Connecting Agents to Local Ollama Models
How to route a specific OpenClaw agent to a local Ollama model without changing global defaults.
Why Route Individual Agents
Running a local model through Ollama saves API cost, keeps sensitive data on your network, and gives you control over latency. But you usually don't want every agent switched over — cloud models still win for complex reasoning. The right pattern is per-agent routing: keep your default provider intact, swap just the agents that benefit from a local model.
The Problem with 2026.3
OpenClaw 2026.3 tightened its config validation. Two things that used to work silently now fail:
- Standard CLI patterns like
agents.growth-agent.modeldon't resolve because agents live in an array, not a keyed object - Tool-calling protocols clash with distilled local models that don't implement the
toolsfield, producing400 - does not support tools
Both are solvable. The fix is three steps.
1. Register the Ollama Provider
OpenClaw needs to know the provider exists before any agent can reference it. Every model entry requires both id and name in 2026.3 — the schema will reject partial definitions.
openclaw config set models.providers.ollama '{
"baseUrl": "http://10.20.170.2:11434",
"apiKey": "ollama-local",
"api": "ollama",
"models": [
{"id": "glm-4.7-flash:latest", "name": "GLM 4.7 Flash"},
{"id": "qwen3.5:27b", "name": "Qwen 3.5 27B"}
]
}' --json
The apiKey is required by the schema but unused by Ollama — any non-empty string works.
If your Ollama host is on a different machine, start it with OLLAMA_HOST=0.0.0.0 ollama serve. By default Ollama only listens on localhost, which blocks remote connections.
2. Assign the Model to One Agent
Agents are stored as an array in the config, not a map. Target them by index.
Find the position of the agent you want to change:
openclaw agents list --verbose
Note the index of growth-agent in the output, then set the model on that slot:
# agents.list.5 = growth-agent's configuration slot
openclaw config set agents.list.5.model "ollama/glm-4.7-flash:latest"
The provider/model format is required — bare model IDs won't resolve.
Agent indexes shift when you add or remove agents. If you're scripting this, parse the output of agents list --json to find the index dynamically instead of hardcoding it.

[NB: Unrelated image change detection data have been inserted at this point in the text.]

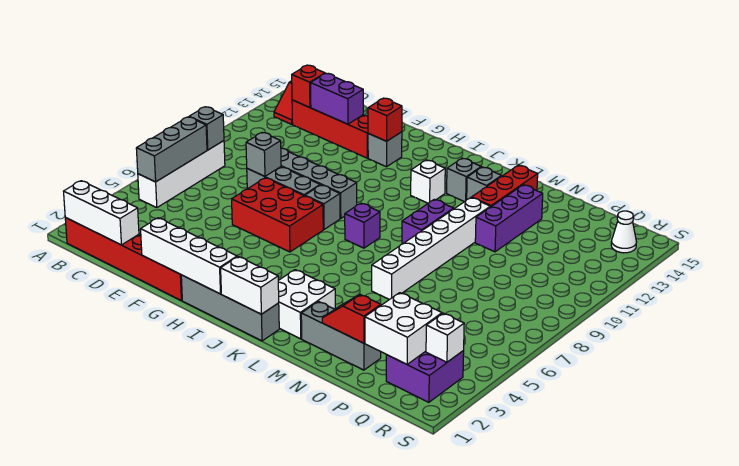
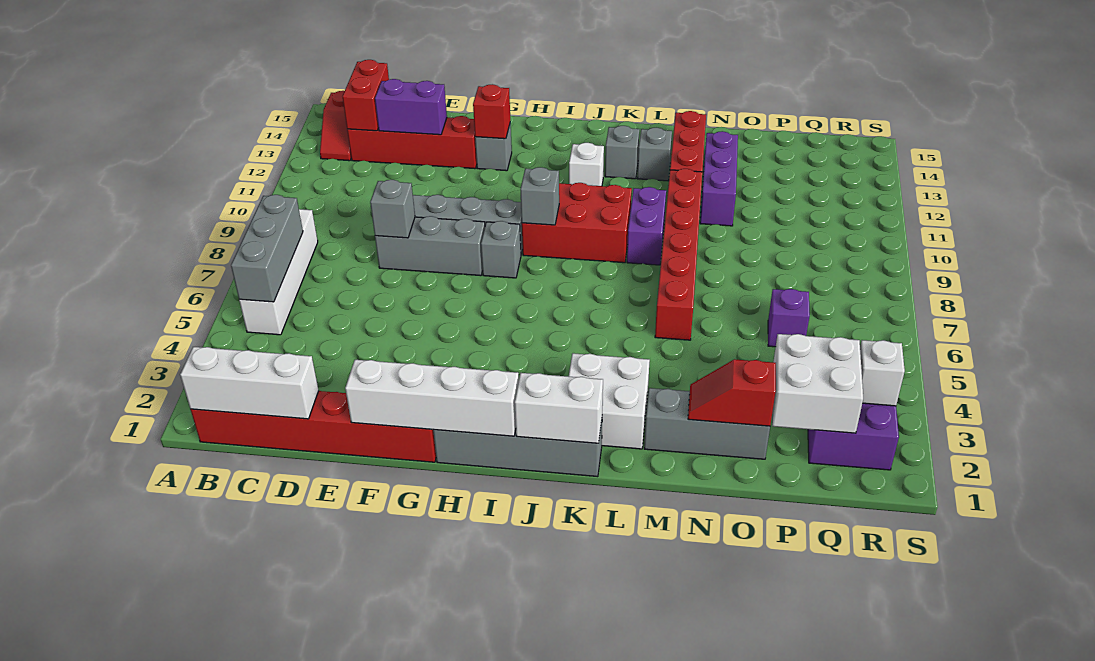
grey 1x1 brick [189,107,224,150] -> grey 1x1 brick moved to [520,167,559,225]
red 1x1 brick [292,65,325,108] -> red 1x2 brick [343,60,389,131]
red 2x3 brick [232,178,323,252] -> red 2x3 brick moved to [522,183,632,263]
purple 1x1 brick [345,203,380,248] -> purple 1x1 brick moved to [768,289,810,347]
white 1x6 brick [372,198,490,300] -> red 1x6 brick [655,169,702,340]
white 1x1 cone [611,211,636,253] -> none

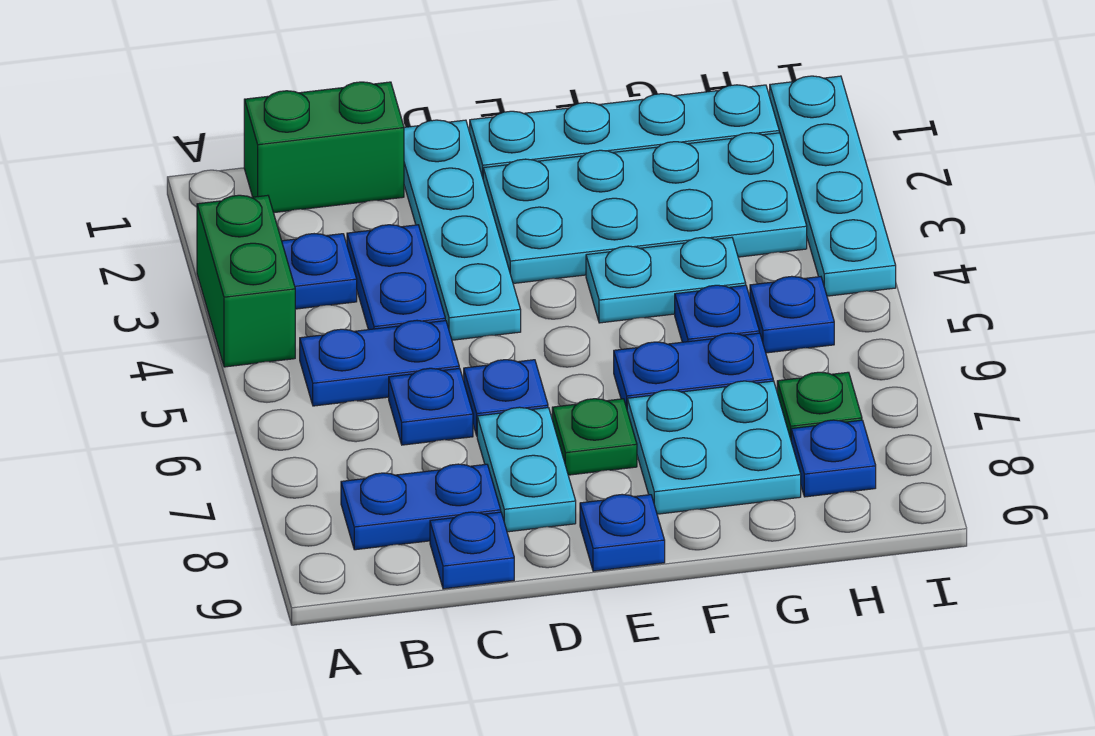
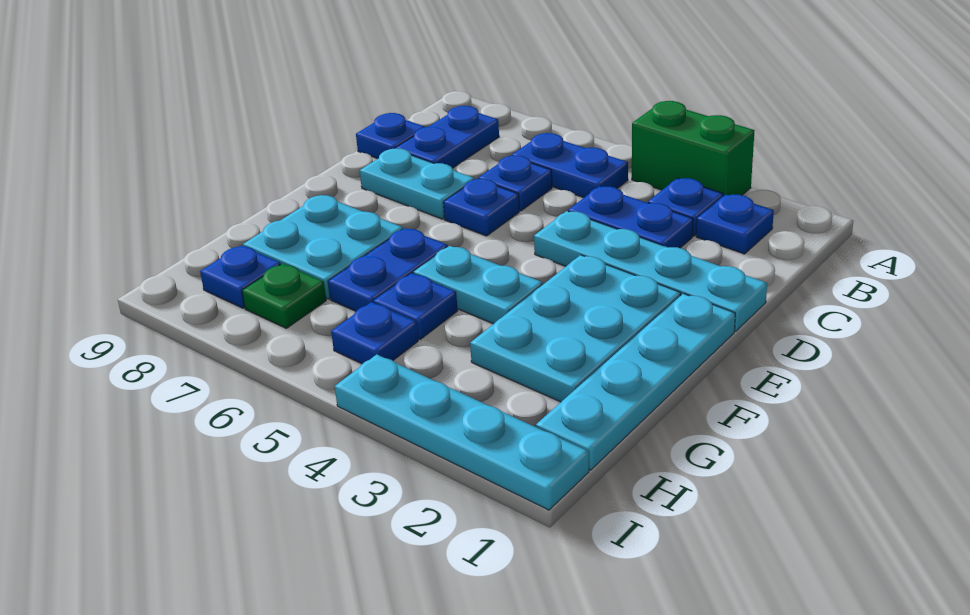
green 1x2 brick [244,82,404,213] -> none
blue 1x2 plate [300,321,459,406] -> blue 1x2 plate turned to [512,133,628,198]
cyan 2x4 plate [483,133,807,284] -> cyan 2x3 plate [470,255,681,402]
green 1x1 plate [552,399,637,475] -> none
blue 1x1 plate [580,494,665,571] -> blue 1x1 plate moved to [696,194,774,254]
cyan 1x2 plate [586,237,746,323] -> cyan 1x2 plate turned to [413,246,543,324]

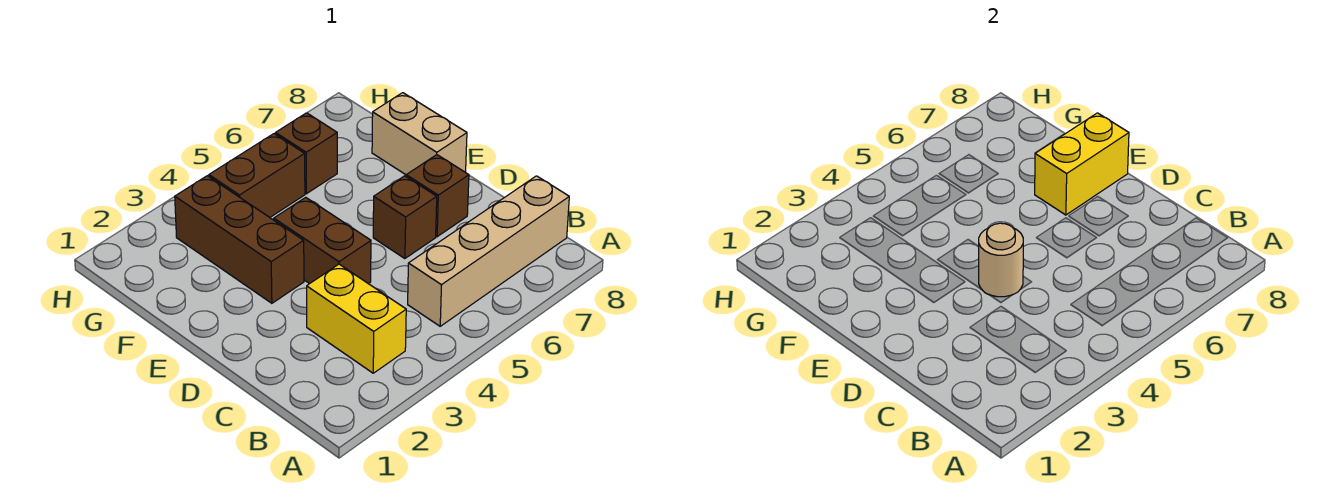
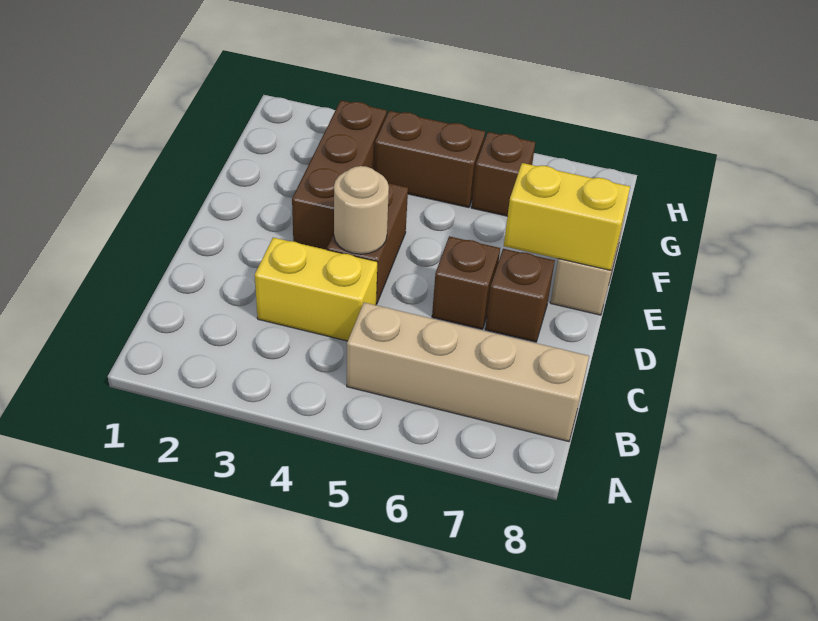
yellow 1x2 brick [307,264,406,373] -> yellow 1x2 brick turned to [255,238,377,341]

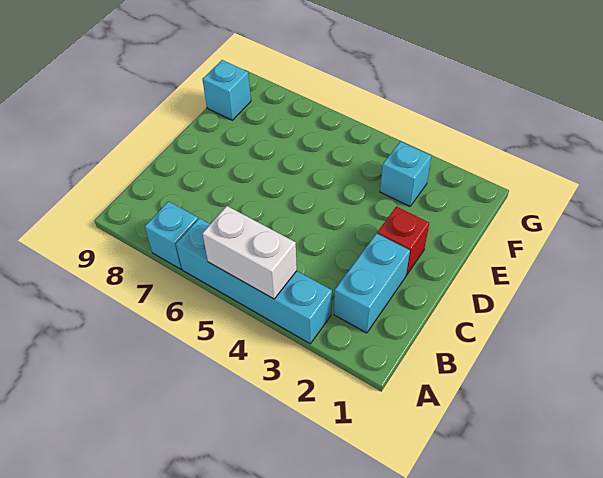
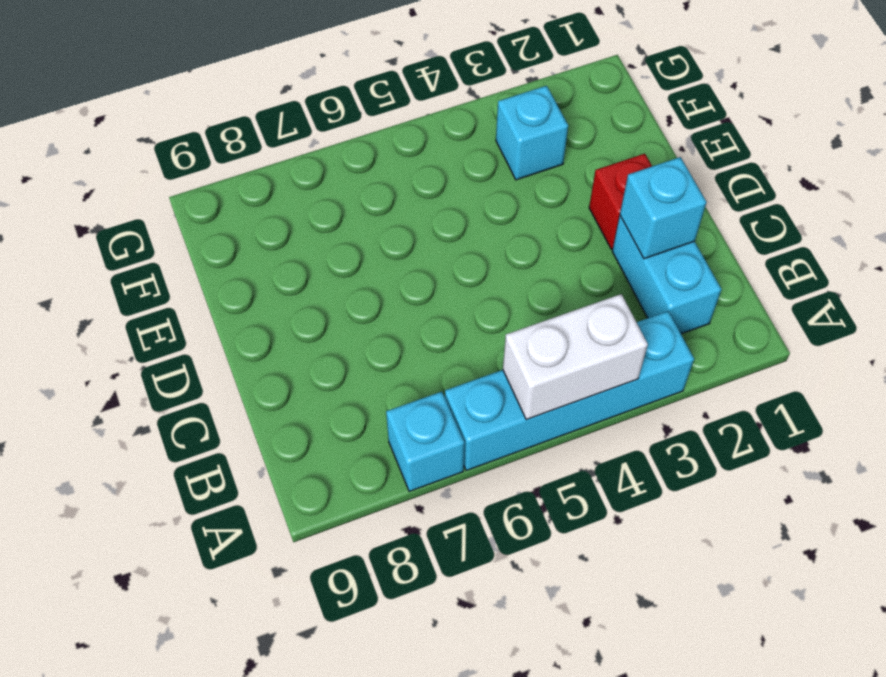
cyan 1x1 brick [202,60,251,120] -> cyan 1x1 brick moved to [620,157,706,259]

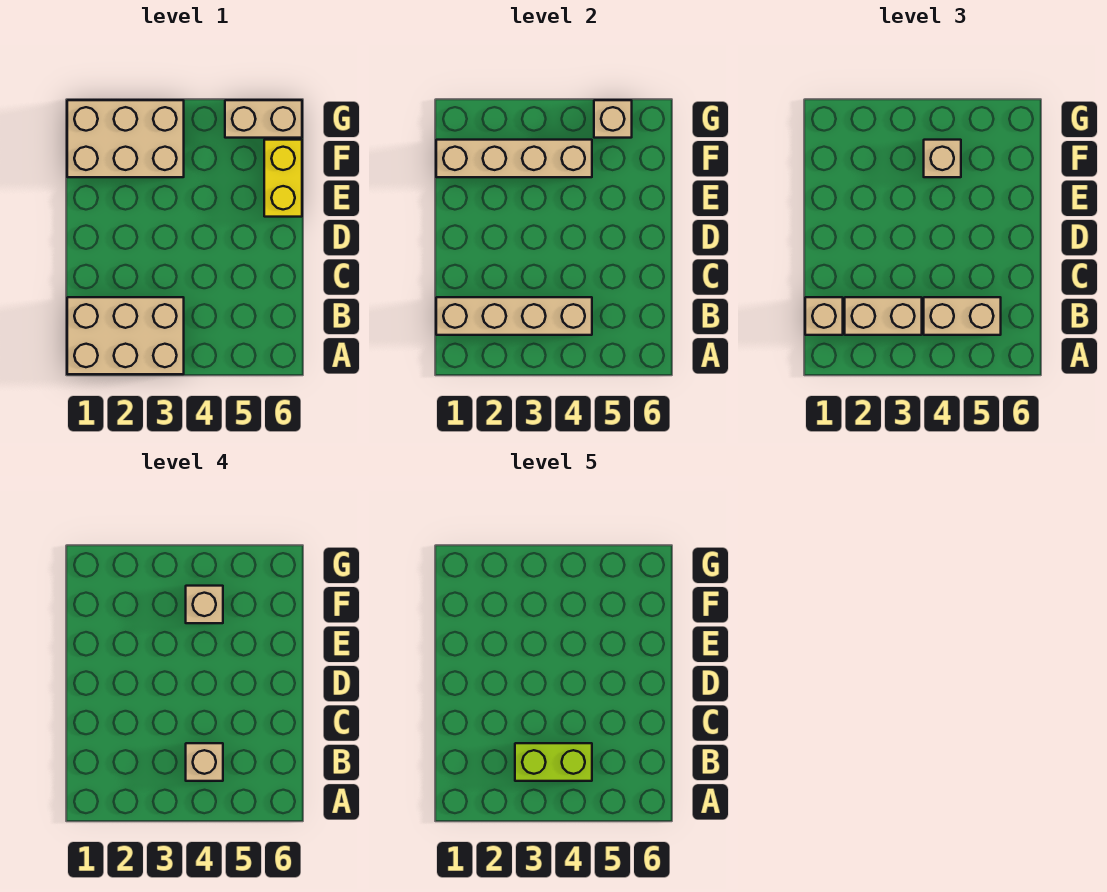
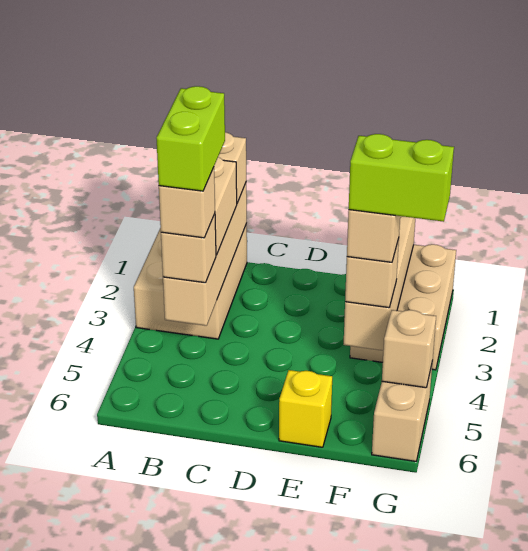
tan 1x2 brick [924,297,1001,335] -> tan 1x1 brick [161,214,216,283]
yellow 1x2 brick [264,140,302,217] -> yellow 1x1 brick [279,370,332,447]
none -> lime 1x2 brick [349,134,454,222]

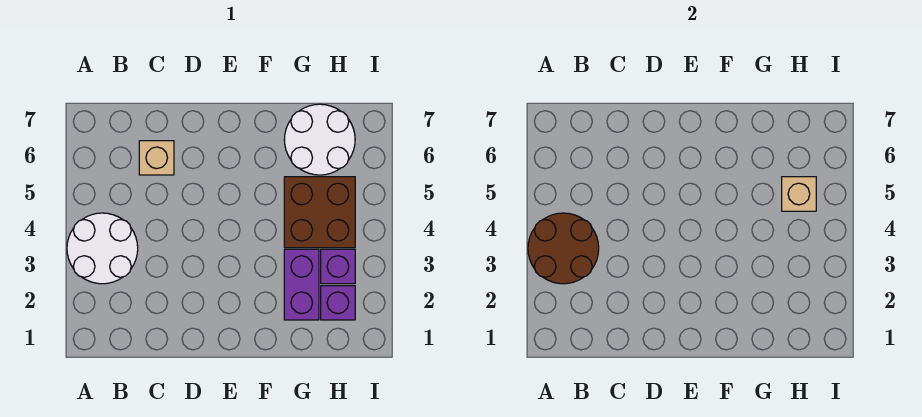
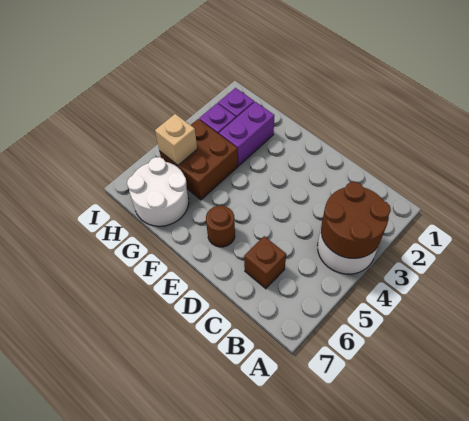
tan 1x1 brick [139,141,174,175] -> brown 1x1 brick [244,236,286,289]
none -> brown 1x1 round brick [206,206,235,247]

3. Fix Tool Calling Errors
Distilled and smaller models often don't support the tools API. When OpenClaw sends a tool-enabled request, Ollama returns 400 - does not support tools and the agent fails silently.
Two ways to handle it:
- Switch to a tool-capable model —
glm-4.7-flash,qwen3.5:27binstruct variants, and most non-distilled instruction-tuned models handle tools correctly - Use an alias — if you're stuck with a specific base model, tag it under a name OpenClaw's protocol detection already handles:
ollama cp original-model-name qwen2.5:latest
The alias lets OpenClaw send the standard protocol without modifying the underlying weights.
Verification
Check the configuration took effect:
openclaw agents list --verbose | grep -A 5 "growth-agent"
Then restart the gateway and send a test prompt:
openclaw gateway --force
If the agent responds normally, the routing is working. If it hangs or errors, check the gateway logs for schema validation failures or tool-call rejections.
Performance Notes
- VRAM —
glm-4.7-flashneeds 19–21GB. Running on a 16GB card will either refuse to load or spill to CPU (slow). Monitor withnvidia-smiwhile the agent runs. - Network latency — local LAN (10.x.x.x) adds 2–5ms per token vs. loopback. Usually negligible, but on a multi-turn agent with long outputs it adds up. Keep Ollama and the gateway in the same subnet.
- First-token latency — Ollama keeps models loaded for 5 minutes by default. The first request after idle pays a load-time tax. If your agent is bursty, consider
OLLAMA_KEEP_ALIVE=-1to pin the model.
When Local Models Make Sense
Not every agent benefits. Use local models when:
- The agent processes sensitive data that shouldn't leave your network
- The task is narrow and a smaller model is good enough (summarization, classification, formatting)
- Cost per request matters more than latency or peak quality
Keep cloud models for agents doing complex reasoning, long-horizon planning, or tasks where model quality directly affects output value.